= Records shown =
Content starts

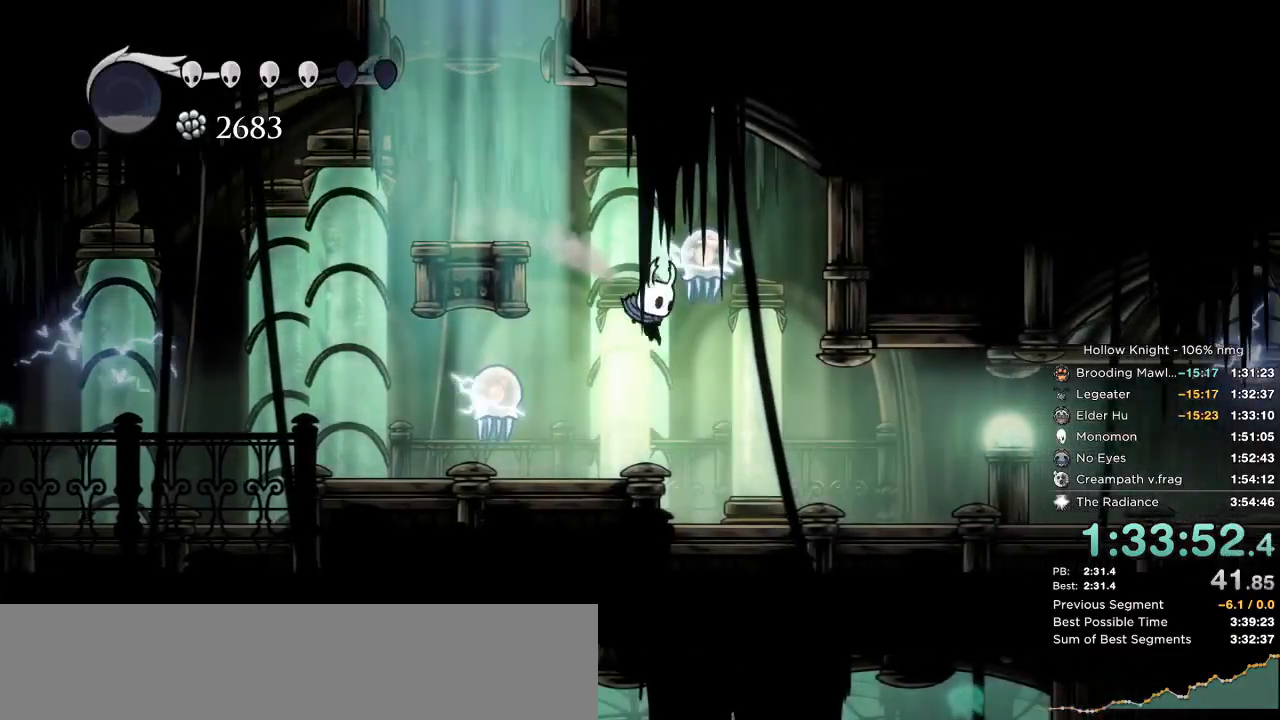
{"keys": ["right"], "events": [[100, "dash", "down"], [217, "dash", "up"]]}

Content ends
Content starts

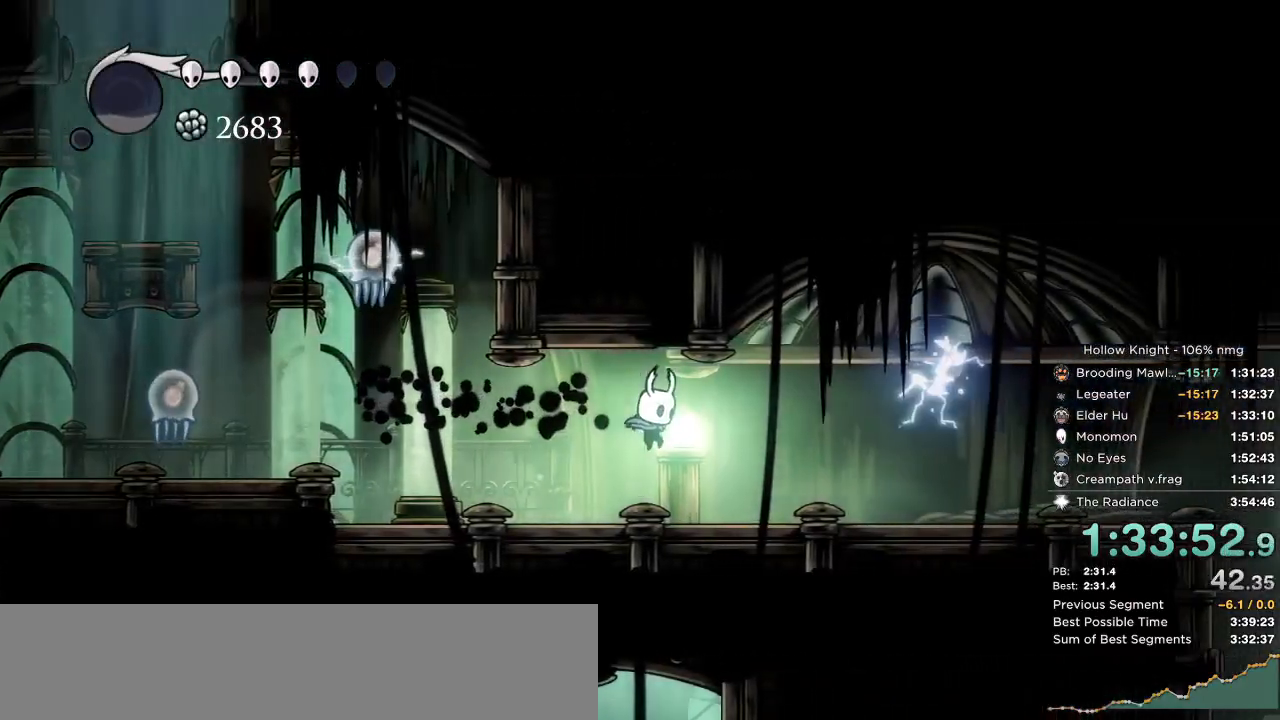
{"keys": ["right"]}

Content ends
Content starts

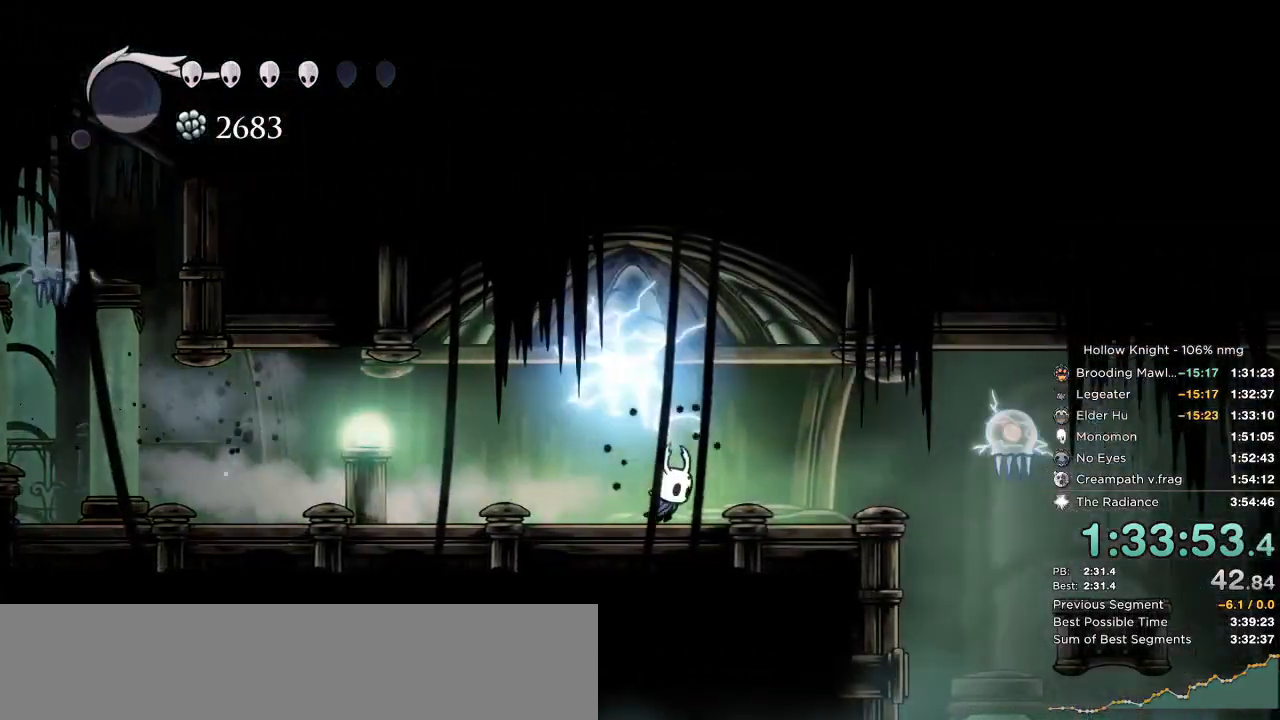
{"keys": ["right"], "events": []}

Content ends

= Work item =
Every line above carrying the word "events" needs to be shown.

= Worked solution =
{"keys": ["right"], "events": [[100, "dash", "down"], [217, "dash", "up"]]}
{"keys": ["right"], "events": []}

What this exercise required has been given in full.